Land area: 238,000 acres.

Major clans: Táchii'nii, Kinya'áanii, Tó Dich’inii.

Assets: Many businesses, tourism, good farming and grazing land.

Issues: Overgrazing, desertification, unreclaimed uranium sites, former Bennett Freeze area, a 2011 embezzlement incident still under investigation, confusion over time zones (on the edge of the reservation, some businesses and governmental entities observe Daylight Savings Time while others do not).

The Diné, freshly back from Fort Sumner, were looking for pastures to expand their herds of sheep. The Mormons were banking their fortunes on cattle, especially their leader, Lot Smith, who established the expansive Circle S Ranch to support his eight wives and dozens of children.

The Hopis, with their small dry farms, were less of a threat to the expanding Latter-day Saint community, and the Mormons helped them build a reservoir, leading to even more resentment among the Diné.

The low point

The low point came in 1892 when Smith was shot to death by a Navajo rancher (for a full account of this incident, read the Navajo Mountain installment of this series). Skirmishes over land continued until 1900, when the U.S. Congress expanded the Navajo Reservation to include Tuba City and its environs (except for Moencopi, which remains to this day an island of Hopi land; a small Paiute settlement is located at Bitter Springs).

Three years later, the government bought the Mormons' improvements and ordered them to leave.

A bright spot in the relations between white and Navajo residents of Tuba City was always the trading post, established in 1870 by Charles Algert but owned by the Babbitt family from 1905 until it was sold to the Navajo Nation Hospitality Enterprise in 2000.

The present clerk, 79-year-old Loy Coin, has worked there for 44 years and watched its fortunes boom and bust with the uranium mines; its wares gradually change from Navajo necessities to tourist souvenirs.

◆ **RECORDED DATA**:

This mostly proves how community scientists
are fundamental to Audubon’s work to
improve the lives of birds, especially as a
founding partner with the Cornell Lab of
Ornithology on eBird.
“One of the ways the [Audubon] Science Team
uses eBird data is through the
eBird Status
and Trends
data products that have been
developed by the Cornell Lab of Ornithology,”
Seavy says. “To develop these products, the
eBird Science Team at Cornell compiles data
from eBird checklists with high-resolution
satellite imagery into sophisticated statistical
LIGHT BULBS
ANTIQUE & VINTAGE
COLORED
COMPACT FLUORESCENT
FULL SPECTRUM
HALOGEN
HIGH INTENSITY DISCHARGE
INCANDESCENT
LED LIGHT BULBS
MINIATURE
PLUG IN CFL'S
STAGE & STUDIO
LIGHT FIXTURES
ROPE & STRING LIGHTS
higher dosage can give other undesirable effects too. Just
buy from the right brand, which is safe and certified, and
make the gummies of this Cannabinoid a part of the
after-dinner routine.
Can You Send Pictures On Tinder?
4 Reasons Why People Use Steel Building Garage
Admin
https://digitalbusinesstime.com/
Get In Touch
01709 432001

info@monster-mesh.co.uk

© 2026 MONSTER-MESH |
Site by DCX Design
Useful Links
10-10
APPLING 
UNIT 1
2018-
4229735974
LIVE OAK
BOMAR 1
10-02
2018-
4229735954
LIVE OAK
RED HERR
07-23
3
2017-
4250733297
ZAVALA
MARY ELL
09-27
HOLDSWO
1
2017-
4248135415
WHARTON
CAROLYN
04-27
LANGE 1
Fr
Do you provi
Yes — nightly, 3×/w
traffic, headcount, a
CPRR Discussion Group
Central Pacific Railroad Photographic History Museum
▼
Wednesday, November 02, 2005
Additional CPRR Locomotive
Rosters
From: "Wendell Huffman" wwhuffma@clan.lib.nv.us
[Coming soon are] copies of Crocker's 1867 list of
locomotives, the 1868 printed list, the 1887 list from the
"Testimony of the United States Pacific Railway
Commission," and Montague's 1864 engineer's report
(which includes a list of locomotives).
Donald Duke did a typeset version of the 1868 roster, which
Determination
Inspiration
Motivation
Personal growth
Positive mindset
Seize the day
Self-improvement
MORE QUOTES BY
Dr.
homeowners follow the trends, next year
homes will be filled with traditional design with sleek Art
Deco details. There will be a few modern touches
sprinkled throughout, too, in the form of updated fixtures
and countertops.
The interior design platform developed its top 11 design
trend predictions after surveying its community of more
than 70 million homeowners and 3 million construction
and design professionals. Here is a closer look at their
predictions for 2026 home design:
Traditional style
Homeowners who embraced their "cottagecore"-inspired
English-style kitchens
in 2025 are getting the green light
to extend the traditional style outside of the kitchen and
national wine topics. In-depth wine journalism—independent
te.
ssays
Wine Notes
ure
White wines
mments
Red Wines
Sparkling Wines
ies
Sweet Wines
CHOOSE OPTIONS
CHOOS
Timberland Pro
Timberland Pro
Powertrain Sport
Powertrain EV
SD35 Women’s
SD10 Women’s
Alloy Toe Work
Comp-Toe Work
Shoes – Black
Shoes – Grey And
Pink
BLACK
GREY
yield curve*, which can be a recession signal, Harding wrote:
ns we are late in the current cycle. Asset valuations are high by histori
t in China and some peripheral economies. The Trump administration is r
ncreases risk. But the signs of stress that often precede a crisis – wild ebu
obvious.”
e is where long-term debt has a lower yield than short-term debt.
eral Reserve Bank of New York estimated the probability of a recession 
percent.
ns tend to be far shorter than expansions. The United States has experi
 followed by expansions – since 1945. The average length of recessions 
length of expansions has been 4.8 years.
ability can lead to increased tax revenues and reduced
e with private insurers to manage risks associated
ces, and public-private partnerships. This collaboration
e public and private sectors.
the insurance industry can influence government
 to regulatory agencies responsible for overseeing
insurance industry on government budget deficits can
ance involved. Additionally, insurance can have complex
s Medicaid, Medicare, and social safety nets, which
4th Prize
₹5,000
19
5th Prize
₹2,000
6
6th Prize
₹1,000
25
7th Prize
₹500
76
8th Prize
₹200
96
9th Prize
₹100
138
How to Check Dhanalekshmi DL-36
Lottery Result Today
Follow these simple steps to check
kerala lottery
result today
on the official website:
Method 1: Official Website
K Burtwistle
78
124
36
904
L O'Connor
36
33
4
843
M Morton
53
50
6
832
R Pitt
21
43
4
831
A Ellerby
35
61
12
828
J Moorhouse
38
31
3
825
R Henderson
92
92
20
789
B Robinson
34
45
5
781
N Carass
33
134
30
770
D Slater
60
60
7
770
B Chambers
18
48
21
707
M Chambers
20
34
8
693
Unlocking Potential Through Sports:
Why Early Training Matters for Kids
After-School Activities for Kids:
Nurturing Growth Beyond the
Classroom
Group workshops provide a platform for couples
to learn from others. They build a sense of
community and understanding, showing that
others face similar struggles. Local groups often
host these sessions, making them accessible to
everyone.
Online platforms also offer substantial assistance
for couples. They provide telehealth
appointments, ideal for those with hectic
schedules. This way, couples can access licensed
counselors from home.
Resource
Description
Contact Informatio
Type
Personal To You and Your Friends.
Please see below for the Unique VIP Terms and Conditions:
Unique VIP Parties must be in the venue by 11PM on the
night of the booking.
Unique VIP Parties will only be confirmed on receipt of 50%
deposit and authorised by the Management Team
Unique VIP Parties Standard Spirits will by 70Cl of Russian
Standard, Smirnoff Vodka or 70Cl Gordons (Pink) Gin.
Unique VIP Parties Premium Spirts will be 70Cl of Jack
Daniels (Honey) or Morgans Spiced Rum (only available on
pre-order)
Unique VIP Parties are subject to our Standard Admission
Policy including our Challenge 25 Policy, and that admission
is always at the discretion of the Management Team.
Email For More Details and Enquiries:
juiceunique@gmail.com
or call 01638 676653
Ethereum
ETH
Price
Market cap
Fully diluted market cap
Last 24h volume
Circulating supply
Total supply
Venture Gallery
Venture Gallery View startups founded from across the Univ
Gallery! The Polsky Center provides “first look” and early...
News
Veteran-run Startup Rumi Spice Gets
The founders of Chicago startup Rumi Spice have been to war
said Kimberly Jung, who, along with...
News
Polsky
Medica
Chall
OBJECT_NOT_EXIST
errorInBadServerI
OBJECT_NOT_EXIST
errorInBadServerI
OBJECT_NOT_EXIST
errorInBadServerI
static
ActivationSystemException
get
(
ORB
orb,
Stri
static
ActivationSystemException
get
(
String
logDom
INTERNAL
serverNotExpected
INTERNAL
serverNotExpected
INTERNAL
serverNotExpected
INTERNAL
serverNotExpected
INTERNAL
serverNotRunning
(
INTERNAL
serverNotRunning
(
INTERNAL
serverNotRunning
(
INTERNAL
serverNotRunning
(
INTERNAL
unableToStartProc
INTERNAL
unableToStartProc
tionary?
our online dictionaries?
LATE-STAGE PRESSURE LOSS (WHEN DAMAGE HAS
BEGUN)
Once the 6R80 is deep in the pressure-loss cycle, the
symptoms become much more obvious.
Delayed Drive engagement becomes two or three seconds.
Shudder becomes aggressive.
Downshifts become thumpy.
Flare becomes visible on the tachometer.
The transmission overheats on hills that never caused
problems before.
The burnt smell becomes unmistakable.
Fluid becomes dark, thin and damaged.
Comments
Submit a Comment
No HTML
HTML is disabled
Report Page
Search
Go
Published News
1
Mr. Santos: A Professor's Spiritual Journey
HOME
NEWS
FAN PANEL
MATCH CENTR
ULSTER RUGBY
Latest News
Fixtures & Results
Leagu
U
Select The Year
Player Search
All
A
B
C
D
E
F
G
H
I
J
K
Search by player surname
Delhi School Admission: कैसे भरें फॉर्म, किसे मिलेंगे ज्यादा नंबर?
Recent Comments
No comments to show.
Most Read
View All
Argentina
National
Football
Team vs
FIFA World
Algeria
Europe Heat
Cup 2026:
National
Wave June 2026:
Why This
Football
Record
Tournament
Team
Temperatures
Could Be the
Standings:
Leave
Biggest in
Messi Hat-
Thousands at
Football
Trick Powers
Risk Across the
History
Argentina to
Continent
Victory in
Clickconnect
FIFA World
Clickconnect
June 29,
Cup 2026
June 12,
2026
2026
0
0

◆ **PROMPT 1**: Rewrite the Tuba City passage between "A bright spot" and "to tourist souvenirs.", inclusive, replacing "trading post" with "general store".
◆ **PROMPT 2**: According to the Tuba City passage, who established the trading post in 1870?
The material has no connection to the Tuba City passage.

◆ **EXERCISE RESULT 1**:
A bright spot in the relations between white and Navajo residents of Tuba City was always the general store, established in 1870 by Charles Algert but owned by the Babbitt family from 1905 until it was sold to the Navajo Nation Hospitality Enterprise in 2000.

The present clerk, 79-year-old Loy Coin, has worked there for 44 years and watched its fortunes boom and bust with the uranium mines; its wares gradually change from Navajo necessities to tourist souvenirs.

◆ **EXERCISE RESULT 2**: Charles Algert